For sanitizing mascara, you’ll need isopropyl alcohol and paper towels. 

 

First, you want to saturate the paper towel with alcohol. Next, wipe the mascara wand down the alcohol-soaked towel. Allow the wand to completely dry before placing it back in the tube. 

 

Eye makeup such as mascara, however, is generally better being thrown out than sanitized. The eye area is delicate and can easily succumb to conjunctivitis (pink eye). Play it safe and throw out your mascara if it’s been used by someone else or you dropped it in the sink or on the ground. 

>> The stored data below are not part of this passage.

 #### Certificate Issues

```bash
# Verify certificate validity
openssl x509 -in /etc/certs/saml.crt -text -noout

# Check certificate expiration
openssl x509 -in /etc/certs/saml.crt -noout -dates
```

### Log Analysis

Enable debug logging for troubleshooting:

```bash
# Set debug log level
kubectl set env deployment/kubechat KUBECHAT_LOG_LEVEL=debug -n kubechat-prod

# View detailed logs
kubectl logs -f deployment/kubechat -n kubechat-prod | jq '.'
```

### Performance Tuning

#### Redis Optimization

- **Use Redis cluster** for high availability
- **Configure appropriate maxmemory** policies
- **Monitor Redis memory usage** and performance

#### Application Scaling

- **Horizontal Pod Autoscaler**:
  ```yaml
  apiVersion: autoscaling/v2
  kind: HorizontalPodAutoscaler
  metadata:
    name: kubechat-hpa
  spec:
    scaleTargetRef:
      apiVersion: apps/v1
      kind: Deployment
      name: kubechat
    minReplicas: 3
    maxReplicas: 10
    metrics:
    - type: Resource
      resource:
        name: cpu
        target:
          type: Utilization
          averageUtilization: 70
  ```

How to Sanitize Cream Makeup

Like other products, cream products can also be sanitized with isopropyl alcohol. Simply spray your products with alcohol and wait just over a minute for them to dry. Remember to also clean your products’ containers with a sanitizing wipe. 

How to Sanitize Powder Products

You can clean powder products in the same manner as you would clean cream makeups — with an isopropyl alcohol spray and sanitizing wipes.

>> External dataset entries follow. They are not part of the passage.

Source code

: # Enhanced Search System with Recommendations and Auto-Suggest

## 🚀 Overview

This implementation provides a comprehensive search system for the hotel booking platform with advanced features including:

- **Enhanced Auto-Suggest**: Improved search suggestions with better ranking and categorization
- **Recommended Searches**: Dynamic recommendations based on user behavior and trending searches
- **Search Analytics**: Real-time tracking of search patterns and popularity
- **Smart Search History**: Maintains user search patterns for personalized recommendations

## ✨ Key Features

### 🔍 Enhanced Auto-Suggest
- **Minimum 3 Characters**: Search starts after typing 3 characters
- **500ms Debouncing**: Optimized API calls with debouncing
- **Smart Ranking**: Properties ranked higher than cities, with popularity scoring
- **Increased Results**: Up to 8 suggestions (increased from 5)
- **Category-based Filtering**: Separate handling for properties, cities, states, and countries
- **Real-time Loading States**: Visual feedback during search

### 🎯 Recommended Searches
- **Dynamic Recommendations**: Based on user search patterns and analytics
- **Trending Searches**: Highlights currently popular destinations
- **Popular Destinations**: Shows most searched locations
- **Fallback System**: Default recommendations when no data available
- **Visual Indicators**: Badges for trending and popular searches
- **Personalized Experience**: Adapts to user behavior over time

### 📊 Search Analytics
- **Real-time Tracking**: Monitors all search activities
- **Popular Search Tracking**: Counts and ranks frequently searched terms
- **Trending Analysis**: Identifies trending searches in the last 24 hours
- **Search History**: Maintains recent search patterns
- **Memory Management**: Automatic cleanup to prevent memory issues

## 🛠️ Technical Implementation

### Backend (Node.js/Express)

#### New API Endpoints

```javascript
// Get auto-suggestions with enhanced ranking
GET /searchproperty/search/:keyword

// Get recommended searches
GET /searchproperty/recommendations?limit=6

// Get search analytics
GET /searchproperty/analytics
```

How to Sanitize Brushes and Sponges

Unfortunately, reusable brushes and sponges cannot be 100% sanitized. Instead of sanitizing, you may be better off using disposables when it comes to these makeup products. 

 

If you still wish to “sanitize” these tools as much as you can, use lukewarm water and liquid dish soap to do so. The soap will clean the sponge, but not sanitize it, meaning that bacteria may still be inside it. After cleaning, microwave your sponge in a bowl of water for 2 minutes. The heat from the microwave should help get rid of at least some of the bacteria. 

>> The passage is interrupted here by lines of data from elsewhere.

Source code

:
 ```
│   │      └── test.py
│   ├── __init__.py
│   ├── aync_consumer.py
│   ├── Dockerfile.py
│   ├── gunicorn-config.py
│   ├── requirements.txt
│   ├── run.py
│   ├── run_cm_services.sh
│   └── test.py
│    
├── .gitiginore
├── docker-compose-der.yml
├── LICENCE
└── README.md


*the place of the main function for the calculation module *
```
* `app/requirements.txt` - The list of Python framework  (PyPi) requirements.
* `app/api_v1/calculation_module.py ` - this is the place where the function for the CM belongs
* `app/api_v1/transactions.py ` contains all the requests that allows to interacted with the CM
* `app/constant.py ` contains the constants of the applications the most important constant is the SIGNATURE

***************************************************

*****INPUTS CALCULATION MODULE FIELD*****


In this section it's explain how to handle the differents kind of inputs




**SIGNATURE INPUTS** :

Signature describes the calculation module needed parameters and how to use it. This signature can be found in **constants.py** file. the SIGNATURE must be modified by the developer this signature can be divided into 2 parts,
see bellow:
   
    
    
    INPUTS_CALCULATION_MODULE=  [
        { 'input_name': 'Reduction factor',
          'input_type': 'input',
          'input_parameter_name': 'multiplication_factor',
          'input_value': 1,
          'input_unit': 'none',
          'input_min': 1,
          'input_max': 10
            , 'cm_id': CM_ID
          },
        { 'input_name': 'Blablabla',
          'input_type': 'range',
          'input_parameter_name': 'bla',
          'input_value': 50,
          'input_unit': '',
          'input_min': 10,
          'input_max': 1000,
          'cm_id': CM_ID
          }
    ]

Follow Sanitary Practices In the Workspace

Part of becoming a makeup artist, or receiving licensure and certification, includes learning and tending to the sanitation of your products, and cleanliness practices when working with your client. Moreover, the cost of sanitation products can impact how much a makeup artist makes. Professional makeup artists should consider the cost and time of sanitation practices when pricing their makeup services

 

Below is a list of sanitary practices to include in the workspace:

 

  • Disinfect the workspace;
  • Disinfect tools/makeup after each client;
  • Book one client at a time;
  • Don’t work when sick, or take time off after working with a sick client;
  • Wear a face mask;
  • Wash hands;
  • Use hand sanitizer.

Additional Sanitation and Safety Tips

Below is a list of other makeup sanitation and safety tips to consider:

 

  • Be aware of your clients’ allergies;
  • Keep the outside of your products clean too;
  • Know product expiration dates;
  • Know when you opened a product;
  • Use tools rather than fingers when applying makeup;
  • If you use your fingers, always sanitize them beforehand.